──────── 読解文 ────────

郷愁

今までどうやって生きてきたんだっけな。
全部ひっくるめて、成長した気もするんだよ。
でも、細かいところを考えてみると
ダメになったところとか。
なくしたこととか。
気づかなくなったこととか。
いっぱいあるんじゃないかなって思う。
 
なんだか、たくさんの人に助けられてきたね。
たくさん心配かけたな。
大きくはなったけど。
まだ、そのへんは変わらない。
 
 
昔はとってもガムシャラだったな。
一生懸命で。
1つのことしか見えてなかった。
その1つのことのために、計画表なんか作ってさ。
ウーンってうなりながら。
自分の理想に向かってがんばってて。
その先には、ぼんやりと、
理想の自分が待ってるんだなって。
漠然と信じてた。
 
大人になった自分なんて想像もできなくて。
今の延長が大人なんだって、
そんな当たり前のことすら分からなかった。
 
 
不思議だね。
今は、想像だにしなかった大人になった自分でいるんだ。
誰かが魔法をかけて時間を早送りにしたみたいに。
今の自分の位置すら、信じられないよ。
 
私は私で。考え方も昔とあまり変わらないまま。
私は私で生きている。
感じている。
周りの人みたいに社会人の気分で愚痴ったりはできない。
だから、なんだか置いてかれているような気がするよ。
私はまだ甘ったれのままで。
それでいいのかなって思う。
でも、いきなり大人なんてなれないし。
私の考えてる大人になんて一生なれないのかもしれないし。
うーん。
よく分からないね。
 
でも1つだけ変わったことはあるよ。
子供の頃よりもずっと、優しくなれた。
人を好きになれるようになったよ。
それだけはホント。
 
だんだんと角がとれて、まぁるくなっているのかな。
 
 
それでも時々、帰りたくなるよ。
 
もう1度、もうなくなってしまった学校に行きたくなる。

──────── 提供データ ────────

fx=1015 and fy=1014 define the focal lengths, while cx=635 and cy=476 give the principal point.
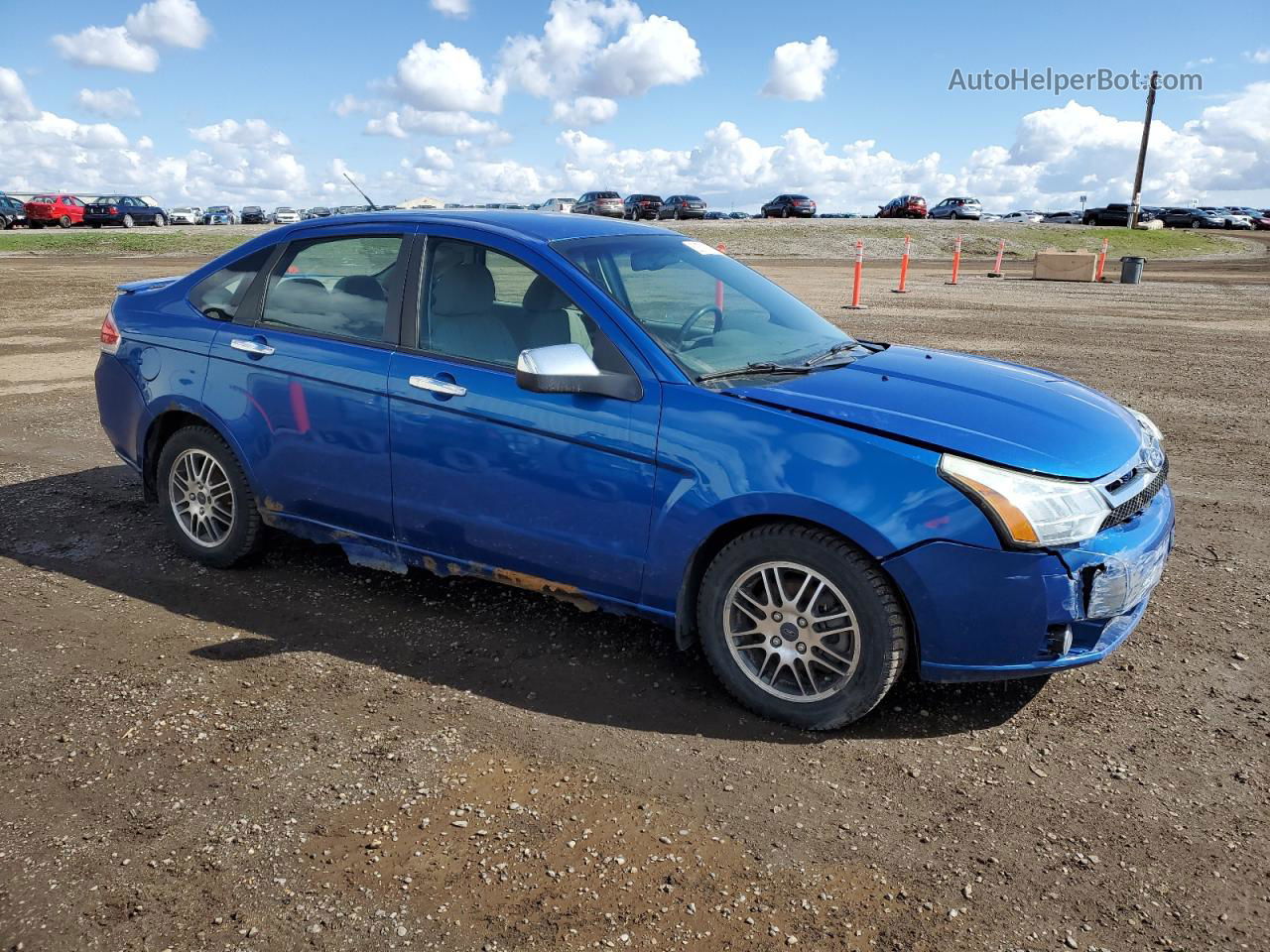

────────

* [課題 1]: 「郷愁」の文章で、細かいところを考えたときに筆者が「いっぱいあるんじゃないか」と思っているものを、すべて挙げなさい。
* [課題 2]: 「郷愁」の文章を、最後の一文の後から書き継ぎなさい。
データはここでは使用しません。

* [模範解答 1]: ダメになったところ、なくしたこと、気づかなくなったこと

* [模範解答 2]:
休み時間になると、校庭のブランコに走っていって、
隣のクラスに取られないようにするの。
授業の終わりがけには走る準備して、
ダッシュで行くんだよ。
勝利した心地よさの中、友達と2人乗り。
馬鹿だったな。

今はもうないけど。

他の学校と合併して、あの学校はなくなってしまった。

引越しもして、思い出の場所は見ることもできない。
卒業してから遊びに行った三宅先生も、
知ってる人はもう、あそこにはいないんだ。
誰もいない。
学校がないんだから、
当たり前だけど。
 
花の蜜をあげていた孔雀ももういないね。
鍵をかけ忘れて、孔雀は校舎の上に飛んで逃げたよね。
先生たちが必死になって網で捕まえた。

図工の時間は宍道湖の絵を描いたな。
弟と一緒に表彰されたりしてさ。
でも、自分では全然納得いかない出来で。
きっと、転校生だからサービスしてくれたんだな。
でも、絵が飾られたあの教室も、もうない。

バレー部でさ、サーブだけは上手くて。
試合で1度だけ出してもらったな。
でも、線をこしちゃいけないって緊張してたから。
取りやすい下手なサーブになっちゃった。
もう、汗を吸い込んだ体育館もないけど。
 
思い出は頭には残っているけど。
だんだんと薄れていって。
時が経つにつれて、思い出す場所すらなくなって。
風化していく。
 
時々懐かしみたくなるのは、
やっぱり年をとったからかな。
大人になったからかな。
 
今まで会った人、皆と
また会える日が来ればいいな。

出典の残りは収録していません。